Monday, November 7, 2011

Too Bad There's No Such Thing As Teleportation


I’m not what anyone would ever call a world traveler. The truth is I don’t really like traveling. Which is not to say that I don’t enjoy exploring new places. This seems like a contradiction, I know. What I don’t like about traveling is the actual traveling part. Planning. Packing. All the stuff dealing with airports/flying. For instance, why do you have to put all your little liquid bottles in a plastic baggie? Do plastic baggies somehow thwart terror plots? And why must you go through security with your shampoos and mini toothpastes, etc., in the baggie, but then are free to buy all that junk (at ridiculously inflated prices) in the airport shops? My son pointed out during a recent trip that he wasn’t allowed to pack a razor in a carry-on bag, but he could buy a seven-buck one and carry it on the plane in his pocket. What’s up with that?

But I’m digressing. The point is that traveling itself stresses me out, but once I get to my destination, I nearly always have a great time. Some of the coolest experiences of my life occurred in a place far from home. Singing in a piano bar with my best writer friend in New York City. Sipping sangrias at an outdoor restaurant in Barcelona with my hubby. Floating lazily down a mangrove lined river in Mexico with my two kids. And coming home, although stressful too, what with the potential bed bugs in my suitcase and the loads of laundry to wash, and the mail piled on the counter, there is always a new story to tell about the trip. (See my last blog: Surviving the Snow Apocalypse for just such a story.)

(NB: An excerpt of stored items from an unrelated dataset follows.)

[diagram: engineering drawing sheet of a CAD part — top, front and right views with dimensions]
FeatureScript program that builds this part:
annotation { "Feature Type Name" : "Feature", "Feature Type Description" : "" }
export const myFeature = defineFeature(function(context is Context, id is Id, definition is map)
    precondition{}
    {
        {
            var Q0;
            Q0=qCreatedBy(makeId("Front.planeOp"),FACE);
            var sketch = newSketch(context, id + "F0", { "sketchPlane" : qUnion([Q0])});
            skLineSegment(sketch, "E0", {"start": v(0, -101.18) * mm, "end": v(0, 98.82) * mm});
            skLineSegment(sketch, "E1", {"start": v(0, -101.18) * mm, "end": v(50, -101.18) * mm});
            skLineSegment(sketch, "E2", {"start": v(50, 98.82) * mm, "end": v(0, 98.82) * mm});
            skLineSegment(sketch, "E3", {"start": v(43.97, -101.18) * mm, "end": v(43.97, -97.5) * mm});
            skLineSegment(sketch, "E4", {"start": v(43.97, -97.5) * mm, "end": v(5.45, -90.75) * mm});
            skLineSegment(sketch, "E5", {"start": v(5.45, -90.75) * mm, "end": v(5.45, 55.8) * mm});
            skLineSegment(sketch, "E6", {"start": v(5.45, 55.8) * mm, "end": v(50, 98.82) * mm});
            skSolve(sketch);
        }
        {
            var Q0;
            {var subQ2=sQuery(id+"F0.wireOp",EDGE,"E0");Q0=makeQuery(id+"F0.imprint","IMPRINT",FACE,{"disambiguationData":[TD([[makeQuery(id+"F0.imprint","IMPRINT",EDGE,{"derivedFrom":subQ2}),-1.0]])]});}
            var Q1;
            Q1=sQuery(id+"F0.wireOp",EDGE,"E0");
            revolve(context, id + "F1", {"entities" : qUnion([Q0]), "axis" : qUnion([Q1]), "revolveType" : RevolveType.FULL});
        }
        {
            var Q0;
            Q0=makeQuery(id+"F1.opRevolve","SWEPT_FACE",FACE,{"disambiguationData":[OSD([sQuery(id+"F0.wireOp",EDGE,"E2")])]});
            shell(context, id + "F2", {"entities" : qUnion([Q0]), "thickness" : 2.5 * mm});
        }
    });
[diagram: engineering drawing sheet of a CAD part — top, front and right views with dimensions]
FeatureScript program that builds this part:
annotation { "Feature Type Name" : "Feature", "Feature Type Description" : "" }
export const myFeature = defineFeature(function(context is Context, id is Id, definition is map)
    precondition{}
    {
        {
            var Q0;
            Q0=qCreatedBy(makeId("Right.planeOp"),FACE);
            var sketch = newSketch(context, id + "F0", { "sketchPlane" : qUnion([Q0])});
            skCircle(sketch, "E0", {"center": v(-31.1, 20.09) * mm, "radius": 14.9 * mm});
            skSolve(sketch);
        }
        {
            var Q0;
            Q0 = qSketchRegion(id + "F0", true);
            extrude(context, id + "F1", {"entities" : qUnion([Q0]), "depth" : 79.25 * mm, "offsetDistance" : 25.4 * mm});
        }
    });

And speaking of traveling stories, I just read a great one, Wanderlove by Kirsten Hubbard. On the surface it’s your typical hero takes a journey tale. Eighteen year old Bria is traveling to run away—from her grief over the end of a bad relationship, from her ever-arguing, preoccupied parents, from her failed dream of being an artist. The opportunity to travel to Central America seems like a blissful escape from an upsetting past and depressing future. But day one in Guatemala with the tour group of timid, middle aged women is just as depressing. When Bria has the chance to jump off the beaten path with a very cool backpacker brother/sister pair, she takes it. Rowen and Starling seem like everything Bria wishes she could be: spontaneous risk-takers, unafraid to plunge into new experiences.

You know that things aren’t exactly what they seem with those two. And you know that by the end of the book Bria will learn new things about herself and life through traveling, but the book is surprising in the telling it takes to get there. Bria’s voice is fresh and funny. Rowan is complicated and insightful, a boy also running away from his past, but for all his constant traveling, he yearns to settle down. Plus, he’s cute. A bonus in these YA books. Bria starts drawing again and here we get what I think are the author’s own pencil drawings throughout the book, quirky renderings of wildlife and local people and one special one of Rowan after Bria finally realizes she’s fallen for him. By the end of the book, I was almost ready to pack my bags and seal my little baggies and head off to parts unknown.

Almost, I say. I’m still reeling from last trip.